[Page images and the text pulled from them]
•••

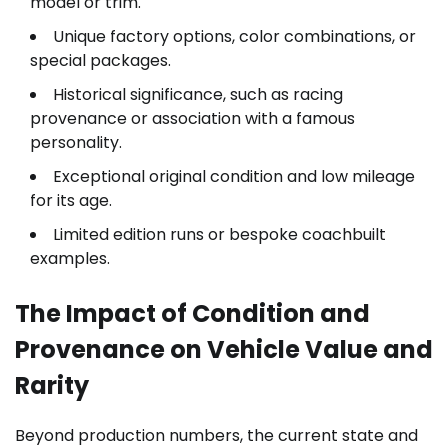
model or trim.
Unique factory options, color combinations, or
special packages.
Historical significance, such as racing
provenance or association with a famous
personality.
Exceptional original condition and low mileage
for its age.
Limited edition runs or bespoke coachbuilt
examples.
The Impact of Condition and
Provenance on Vehicle Value and
Rarity
Beyond production numbers, the current state and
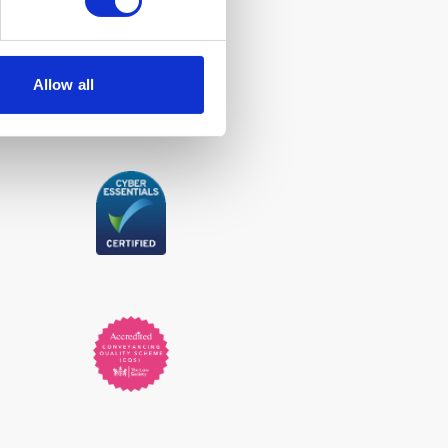
Allow all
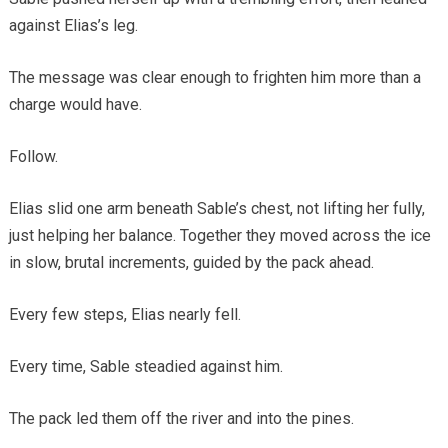
against Elias’s leg.
The message was clear enough to frighten him more than a
charge would have.
Follow.
Elias slid one arm beneath Sable’s chest, not lifting her fully,
just helping her balance. Together they moved across the ice
in slow, brutal increments, guided by the pack ahead.
Every few steps, Elias nearly fell.
Every time, Sable steadied against him.
The pack led them off the river and into the pines.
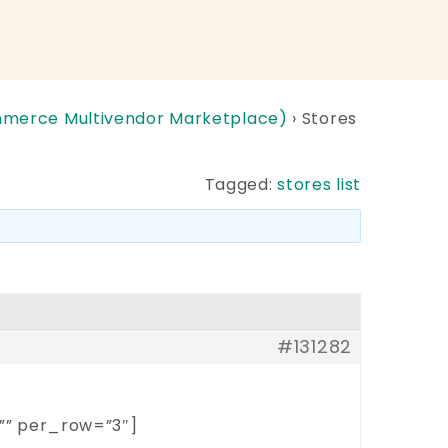
erce Multivendor Marketplace)
›
Stores
Tagged:
stores list
#131282
”” per_row=”3″]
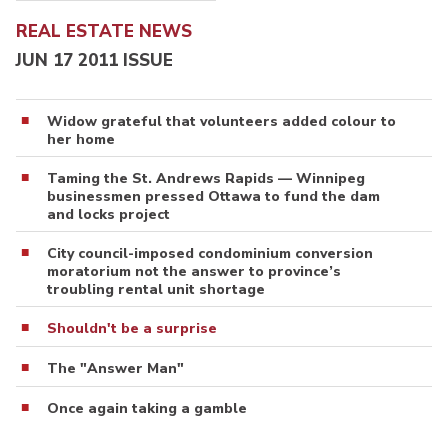
REAL ESTATE NEWS
JUN 17 2011 ISSUE
Widow grateful that volunteers added colour to
her home
Taming the St. Andrews Rapids — Winnipeg
businessmen pressed Ottawa to fund the dam
and locks project
City council-imposed condominium conversion
moratorium not the answer to province’s
troubling rental unit shortage
Shouldn't be a surprise
The "Answer Man"
Once again taking a gamble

•••

Exercise requirements: Give back every line of text in the listing above word for word, in the same order. Leave out the pictures.

Answer to the problem:
model or trim.
Unique factory options, color combinations, or
special packages.
Historical significance, such as racing
provenance or association with a famous
personality.
Exceptional original condition and low mileage
for its age.
Limited edition runs or bespoke coachbuilt
examples.
The Impact of Condition and
Provenance on Vehicle Value and
Rarity
Beyond production numbers, the current state and
Allow all
against Elias’s leg.
The message was clear enough to frighten him more than a
charge would have.
Follow.
Elias slid one arm beneath Sable’s chest, not lifting her fully,
just helping her balance. Together they moved across the ice
in slow, brutal increments, guided by the pack ahead.
Every few steps, Elias nearly fell.
Every time, Sable steadied against him.
The pack led them off the river and into the pines.
erce Multivendor Marketplace)
›
Stores
Tagged:
stores list
#131282
”” per_row=”3″]
REAL ESTATE NEWS
JUN 17 2011 ISSUE
Widow grateful that volunteers added colour to
her home
Taming the St. Andrews Rapids — Winnipeg
businessmen pressed Ottawa to fund the dam
and locks project
City council-imposed condominium conversion
moratorium not the answer to province’s
troubling rental unit shortage
Shouldn't be a surprise
The "Answer Man"
Once again taking a gamble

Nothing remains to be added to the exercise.